A expectativa para o lançamento do segundo módulo lunar dos EUA cresce com a proximidade da nova data estabelecida para a decolagem do foguete Falcon 9. Nesta quinta-feira de manhã, é esperado que ele parta do Kennedy Space Center, na Flórida, carregando o lander lunar desenvolvido pela empresa de Houston, Intuitive Machines. Este evento marca um renascimento no segmento de pousos lunares americanos, sendo um marco importante para o programa da NASA que visa o retorno humano à Lua e o estabelecimento de uma presença mais duradoura no satélite natural.
"Estamos tentando criar um mercado onde ele não existe", disse Trent Martin, vice-presidente de sistemas espaciais da Intuitive Machines, destacando a relevância da iniciativa para o desenvolvimento de serviços de transporte de baixo custo até a Lua. A missão também representa um teste crítico para a indústria espacial privada, após o fracasso do primeiro lander comercial dos EUA, o veículo Peregrine da Astrobotic, que sofreu um revés com a ruptura de um de seus tanques de propulsão após o lançamento em janeiro.
A nova tentativa com o lander Nova-C da Intuitive Machines traz inovações, como o uso de propelentes criogênicos - oxigênio líquido e metano líquido - que, apesar de menos tóxicos e mais potentes, apresentam desafios pela necessidade de serem mantidos a temperaturas extremamente baixas, permitindo apenas um curto período de armazenamento antes do uso. A SpaceX, responsável pelo lançamento, teve que adaptar o segundo estágio do Falcon 9 e realizar testes para garantir o processo de abastecimento do Nova-C momentos antes do lançamento.
Com um lançamento programado para 1:05 da manhã (horário do leste dos EUA), e transmissão ao vivo pela NASA TV, as empresas esperam atingir a Lua em apenas seis dias, com uma tentativa de pouso no Cratera Malapert no dia 22 de fevereiro. "É tremendamente emocionante ver duas empresas privadas trabalhando juntas neste momento histórico", afirmou Bill Gerstenmaier, vice-presidente de confiabilidade de construção e voo da SpaceX.

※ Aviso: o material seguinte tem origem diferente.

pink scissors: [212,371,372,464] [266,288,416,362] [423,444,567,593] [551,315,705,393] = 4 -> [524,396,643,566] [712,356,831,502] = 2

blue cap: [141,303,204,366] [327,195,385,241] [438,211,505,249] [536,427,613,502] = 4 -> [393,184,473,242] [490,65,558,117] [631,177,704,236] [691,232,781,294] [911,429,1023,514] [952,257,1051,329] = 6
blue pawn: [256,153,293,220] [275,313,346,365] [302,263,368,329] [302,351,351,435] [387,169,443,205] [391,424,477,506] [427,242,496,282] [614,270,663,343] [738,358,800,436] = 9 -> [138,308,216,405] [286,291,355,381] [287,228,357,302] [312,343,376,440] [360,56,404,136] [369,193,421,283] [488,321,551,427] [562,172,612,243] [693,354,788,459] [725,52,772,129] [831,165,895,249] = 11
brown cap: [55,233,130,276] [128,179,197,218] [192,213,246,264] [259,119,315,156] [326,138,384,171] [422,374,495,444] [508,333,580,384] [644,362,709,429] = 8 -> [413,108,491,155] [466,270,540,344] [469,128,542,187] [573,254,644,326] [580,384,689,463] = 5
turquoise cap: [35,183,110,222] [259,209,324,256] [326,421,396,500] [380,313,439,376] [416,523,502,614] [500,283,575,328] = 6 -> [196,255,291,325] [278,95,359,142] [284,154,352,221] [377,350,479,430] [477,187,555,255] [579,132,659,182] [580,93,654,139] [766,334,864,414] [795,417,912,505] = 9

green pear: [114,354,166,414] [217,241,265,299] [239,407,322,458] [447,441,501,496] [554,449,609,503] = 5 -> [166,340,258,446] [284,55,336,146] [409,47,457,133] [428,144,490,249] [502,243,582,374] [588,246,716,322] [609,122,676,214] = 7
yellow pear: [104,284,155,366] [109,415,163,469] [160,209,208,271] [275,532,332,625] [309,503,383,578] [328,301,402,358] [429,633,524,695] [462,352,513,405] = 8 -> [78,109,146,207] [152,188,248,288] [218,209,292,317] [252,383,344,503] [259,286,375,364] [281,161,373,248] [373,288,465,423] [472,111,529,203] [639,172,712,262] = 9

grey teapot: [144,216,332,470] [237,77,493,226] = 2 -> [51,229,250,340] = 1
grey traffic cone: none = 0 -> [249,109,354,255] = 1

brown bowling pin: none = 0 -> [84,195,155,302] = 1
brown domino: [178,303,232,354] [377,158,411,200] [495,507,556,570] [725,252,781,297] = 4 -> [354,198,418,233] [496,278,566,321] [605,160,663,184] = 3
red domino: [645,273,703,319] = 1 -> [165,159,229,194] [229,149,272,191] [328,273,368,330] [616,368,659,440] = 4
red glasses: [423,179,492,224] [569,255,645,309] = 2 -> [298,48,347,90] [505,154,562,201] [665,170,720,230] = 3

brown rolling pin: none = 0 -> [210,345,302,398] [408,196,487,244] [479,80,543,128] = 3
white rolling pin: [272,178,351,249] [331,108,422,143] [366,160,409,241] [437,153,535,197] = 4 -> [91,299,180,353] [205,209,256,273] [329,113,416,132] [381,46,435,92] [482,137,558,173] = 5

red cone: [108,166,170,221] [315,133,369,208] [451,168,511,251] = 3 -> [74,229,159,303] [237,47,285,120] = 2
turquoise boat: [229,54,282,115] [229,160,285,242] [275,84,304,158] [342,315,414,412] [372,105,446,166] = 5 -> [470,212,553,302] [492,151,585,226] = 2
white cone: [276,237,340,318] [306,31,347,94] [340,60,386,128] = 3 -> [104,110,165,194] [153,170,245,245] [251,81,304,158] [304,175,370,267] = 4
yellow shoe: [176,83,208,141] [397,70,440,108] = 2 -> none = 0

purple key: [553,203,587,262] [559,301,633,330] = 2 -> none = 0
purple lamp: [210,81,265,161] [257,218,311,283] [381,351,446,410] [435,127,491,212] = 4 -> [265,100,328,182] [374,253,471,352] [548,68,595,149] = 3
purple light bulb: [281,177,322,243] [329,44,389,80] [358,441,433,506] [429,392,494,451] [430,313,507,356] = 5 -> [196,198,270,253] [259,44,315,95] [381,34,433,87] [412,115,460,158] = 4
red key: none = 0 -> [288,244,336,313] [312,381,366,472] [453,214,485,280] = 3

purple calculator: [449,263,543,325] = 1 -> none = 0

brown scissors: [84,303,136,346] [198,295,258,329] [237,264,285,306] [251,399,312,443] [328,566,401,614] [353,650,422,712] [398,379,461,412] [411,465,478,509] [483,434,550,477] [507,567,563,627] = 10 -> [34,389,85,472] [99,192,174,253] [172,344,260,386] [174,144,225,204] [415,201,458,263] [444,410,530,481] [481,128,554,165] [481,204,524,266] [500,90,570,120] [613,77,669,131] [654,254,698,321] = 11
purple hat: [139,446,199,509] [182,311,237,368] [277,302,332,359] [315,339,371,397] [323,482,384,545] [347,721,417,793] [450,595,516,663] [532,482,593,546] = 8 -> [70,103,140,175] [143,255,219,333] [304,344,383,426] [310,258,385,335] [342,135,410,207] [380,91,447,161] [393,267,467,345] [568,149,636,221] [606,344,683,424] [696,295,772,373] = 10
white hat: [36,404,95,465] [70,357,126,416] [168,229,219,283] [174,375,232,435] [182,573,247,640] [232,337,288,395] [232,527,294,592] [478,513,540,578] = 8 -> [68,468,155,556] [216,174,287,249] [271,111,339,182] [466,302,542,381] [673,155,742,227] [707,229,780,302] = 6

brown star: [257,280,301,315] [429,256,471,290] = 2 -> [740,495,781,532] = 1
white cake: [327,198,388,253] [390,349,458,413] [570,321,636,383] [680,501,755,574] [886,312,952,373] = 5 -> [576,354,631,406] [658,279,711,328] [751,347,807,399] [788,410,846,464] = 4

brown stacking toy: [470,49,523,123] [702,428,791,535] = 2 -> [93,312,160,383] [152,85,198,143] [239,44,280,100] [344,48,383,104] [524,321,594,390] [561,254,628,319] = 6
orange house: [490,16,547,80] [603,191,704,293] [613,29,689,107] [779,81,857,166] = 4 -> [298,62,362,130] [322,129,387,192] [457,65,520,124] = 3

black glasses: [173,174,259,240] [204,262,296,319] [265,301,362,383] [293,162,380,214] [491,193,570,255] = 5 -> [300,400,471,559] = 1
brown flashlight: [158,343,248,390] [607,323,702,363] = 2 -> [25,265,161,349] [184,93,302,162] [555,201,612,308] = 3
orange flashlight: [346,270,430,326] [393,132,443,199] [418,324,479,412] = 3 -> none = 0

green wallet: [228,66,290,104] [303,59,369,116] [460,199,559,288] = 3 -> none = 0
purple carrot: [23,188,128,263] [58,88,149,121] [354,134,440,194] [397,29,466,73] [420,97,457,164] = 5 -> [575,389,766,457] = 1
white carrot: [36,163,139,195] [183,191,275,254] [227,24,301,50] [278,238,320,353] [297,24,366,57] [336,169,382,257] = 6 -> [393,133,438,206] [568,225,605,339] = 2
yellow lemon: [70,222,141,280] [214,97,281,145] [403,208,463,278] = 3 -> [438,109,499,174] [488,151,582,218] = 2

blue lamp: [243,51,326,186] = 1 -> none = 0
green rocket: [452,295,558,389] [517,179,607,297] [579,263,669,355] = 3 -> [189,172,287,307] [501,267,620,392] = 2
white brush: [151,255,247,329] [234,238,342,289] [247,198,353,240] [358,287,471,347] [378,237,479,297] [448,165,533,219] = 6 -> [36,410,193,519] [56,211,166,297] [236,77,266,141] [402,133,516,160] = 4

A NASA investiu aproximadamente $118 milhões para o transporte de seis cargas científicas até a superfície lunar. A missão também levará seis pequenas cargas privadas. Apesar do insucesso anterior da Astrobotic, Joel Kearns, administrador associado adjunto para exploração na Diretoria de Missões Científicas da NASA, reiterou que essas entregas iniciais são vistas como uma experiência de aprendizado, e que fracassos não são considerados desastrosos.
A agência espacial americana espera que, com o sucesso de missões privadas ao satélite, os custos para a NASA diminuam e, ao mesmo tempo, abram as portas para o desenvolvimento comercial da Lua, possibilitando acesso ainda maior à sua superfície. A NASA, portanto, está disposta a correr riscos de curto prazo em busca de ganhos a longo prazo.